3) Test async code and timers

Sometimes your code waits. Use fake timers to skip real time.

src/timers.ts

export const delay = (ms: number) => new Promise((res) => setTimeout(res, ms));
export const doubleAfter = async (x: number, ms: number) => {
  await delay(ms);
  return x * 2;
};

src/timers.test.ts

import { doubleAfter } from './timers';

// Modern Jest provides async helper APIs for fake timers
jest.useFakeTimers();

test('doubleAfter waits then doubles', async () => {
  const promise = doubleAfter(2, 1000);
  await jest.advanceTimersByTimeAsync(1000);
  await expect(promise).resolves.toBe(4);
});

Notes:

  • Use jest.useFakeTimers() at file or describe level.
  • Prefer advanceTimersByTimeAsync/runAllTimersAsync with async code.

4) Tame randomness with dependency injection

If a function uses Math.random directly, results are flaky. Inject an RNG instead.

src/id.ts

export type RNG = () => number;

export const generateId = (rng: RNG = Math.random): string => {
  // 1,000,000 possibilities, base36 for compactness
  return Math.floor(rng() * 1_000_000).toString(36);
};

src/id.test.ts

import { generateId } from './id';

const fixed = () => 0.5; // Always returns the same number

test('generateId is deterministic with injected RNG', () => {
  expect(generateId(fixed)).toBe(Math.floor(0.5 * 1_000_000).toString(36));
});

Pattern:

  • Accept collaborators (RNG, clock, IO) as parameters with sensible defaults.
  • In tests, pass fakes for determinism.

5) Data builders keep tests readable

Use factories to make data only as specific as the test needs.

» **Dataset records**
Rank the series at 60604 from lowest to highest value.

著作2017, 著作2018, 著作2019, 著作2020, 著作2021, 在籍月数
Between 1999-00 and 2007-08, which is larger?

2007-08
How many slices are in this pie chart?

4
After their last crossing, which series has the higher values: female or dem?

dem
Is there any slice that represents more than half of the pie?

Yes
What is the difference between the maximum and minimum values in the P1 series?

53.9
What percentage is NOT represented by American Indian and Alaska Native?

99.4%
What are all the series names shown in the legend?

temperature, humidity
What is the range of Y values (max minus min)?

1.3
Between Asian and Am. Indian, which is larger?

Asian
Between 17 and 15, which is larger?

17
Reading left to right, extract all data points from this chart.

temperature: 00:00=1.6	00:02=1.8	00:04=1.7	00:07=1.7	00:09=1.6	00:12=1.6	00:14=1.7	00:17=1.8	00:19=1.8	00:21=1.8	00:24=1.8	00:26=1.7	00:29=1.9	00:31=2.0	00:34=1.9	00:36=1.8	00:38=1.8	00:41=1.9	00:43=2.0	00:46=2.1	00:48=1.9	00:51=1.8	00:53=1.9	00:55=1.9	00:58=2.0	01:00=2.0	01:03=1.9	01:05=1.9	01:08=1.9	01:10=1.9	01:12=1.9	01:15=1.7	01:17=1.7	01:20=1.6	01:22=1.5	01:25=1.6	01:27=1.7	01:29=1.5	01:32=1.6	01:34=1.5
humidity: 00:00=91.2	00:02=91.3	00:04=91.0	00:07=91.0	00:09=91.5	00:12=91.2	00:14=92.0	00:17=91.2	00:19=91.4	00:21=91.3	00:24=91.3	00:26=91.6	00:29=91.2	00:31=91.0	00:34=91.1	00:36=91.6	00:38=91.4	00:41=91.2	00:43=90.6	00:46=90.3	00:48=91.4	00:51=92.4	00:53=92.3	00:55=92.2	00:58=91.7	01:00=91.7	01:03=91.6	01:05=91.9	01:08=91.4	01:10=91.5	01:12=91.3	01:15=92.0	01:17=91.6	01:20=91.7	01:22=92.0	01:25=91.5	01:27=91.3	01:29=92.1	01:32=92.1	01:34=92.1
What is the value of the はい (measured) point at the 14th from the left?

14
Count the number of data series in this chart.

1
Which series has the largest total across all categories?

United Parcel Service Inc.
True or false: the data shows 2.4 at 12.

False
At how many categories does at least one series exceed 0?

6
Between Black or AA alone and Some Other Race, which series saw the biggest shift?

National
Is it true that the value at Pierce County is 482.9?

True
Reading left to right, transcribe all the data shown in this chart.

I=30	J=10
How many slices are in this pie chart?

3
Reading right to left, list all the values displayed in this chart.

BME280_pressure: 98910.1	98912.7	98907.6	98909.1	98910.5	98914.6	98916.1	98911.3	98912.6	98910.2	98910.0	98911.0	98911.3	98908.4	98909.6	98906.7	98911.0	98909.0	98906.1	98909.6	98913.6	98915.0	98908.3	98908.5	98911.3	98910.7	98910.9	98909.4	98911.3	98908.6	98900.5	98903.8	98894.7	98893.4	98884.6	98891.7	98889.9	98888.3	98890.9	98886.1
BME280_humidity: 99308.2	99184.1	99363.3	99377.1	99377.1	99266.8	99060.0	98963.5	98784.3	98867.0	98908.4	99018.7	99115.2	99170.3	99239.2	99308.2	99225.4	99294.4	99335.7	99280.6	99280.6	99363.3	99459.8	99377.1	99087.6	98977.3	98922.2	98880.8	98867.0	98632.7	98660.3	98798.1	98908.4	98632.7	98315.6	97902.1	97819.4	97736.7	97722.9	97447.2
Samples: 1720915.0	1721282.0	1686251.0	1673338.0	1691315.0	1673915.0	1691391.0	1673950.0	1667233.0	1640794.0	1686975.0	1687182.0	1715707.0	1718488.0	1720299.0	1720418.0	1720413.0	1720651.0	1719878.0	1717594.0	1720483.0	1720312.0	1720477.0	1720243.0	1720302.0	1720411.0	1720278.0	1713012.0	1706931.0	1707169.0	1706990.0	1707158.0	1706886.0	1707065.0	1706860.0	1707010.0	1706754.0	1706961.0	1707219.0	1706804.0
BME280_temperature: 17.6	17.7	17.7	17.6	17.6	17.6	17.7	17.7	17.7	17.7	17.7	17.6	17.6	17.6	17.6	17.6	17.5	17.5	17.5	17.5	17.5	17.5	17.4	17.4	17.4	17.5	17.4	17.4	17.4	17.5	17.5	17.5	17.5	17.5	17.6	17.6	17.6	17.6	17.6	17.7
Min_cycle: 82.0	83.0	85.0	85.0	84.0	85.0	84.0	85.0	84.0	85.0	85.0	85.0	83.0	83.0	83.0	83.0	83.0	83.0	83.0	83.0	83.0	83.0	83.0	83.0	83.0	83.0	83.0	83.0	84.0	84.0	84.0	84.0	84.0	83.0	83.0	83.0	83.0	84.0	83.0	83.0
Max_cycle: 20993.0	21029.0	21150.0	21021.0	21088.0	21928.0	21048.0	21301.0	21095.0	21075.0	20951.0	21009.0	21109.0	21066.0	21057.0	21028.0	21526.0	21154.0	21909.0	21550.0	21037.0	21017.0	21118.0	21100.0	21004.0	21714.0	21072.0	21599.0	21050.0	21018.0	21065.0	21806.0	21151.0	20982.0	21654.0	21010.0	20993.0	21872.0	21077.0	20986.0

» **Activities**
1. From the testing tutorial, transcribe the part from "const fixed = ()" to "fakes for determinism.".
2. For each statement about the testing tutorial, say yes or no, and quote the words from the tutorial that decide it. (a) Calling jest.useFakeTimers() is advised at file or describe level. (b) Using Math.random directly in a function makes results dependable. (c) The comment in generateId says there are 1,000,000 possibilities.

» **Outputs by task**
1.
const fixed = () => 0.5; // Always returns the same number

test('generateId is deterministic with injected RNG', () => {
  expect(generateId(fixed)).toBe(Math.floor(0.5 * 1_000_000).toString(36));
});

Pattern:

  • Accept collaborators (RNG, clock, IO) as parameters with sensible defaults.
  • In tests, pass fakes for determinism.

2.
(a) Yes: "Use jest.useFakeTimers() at file or describe level."
(b) No: "If a function uses Math.random directly, results are flaky."
(c) Yes: "// 1,000,000 possibilities, base36 for compactness"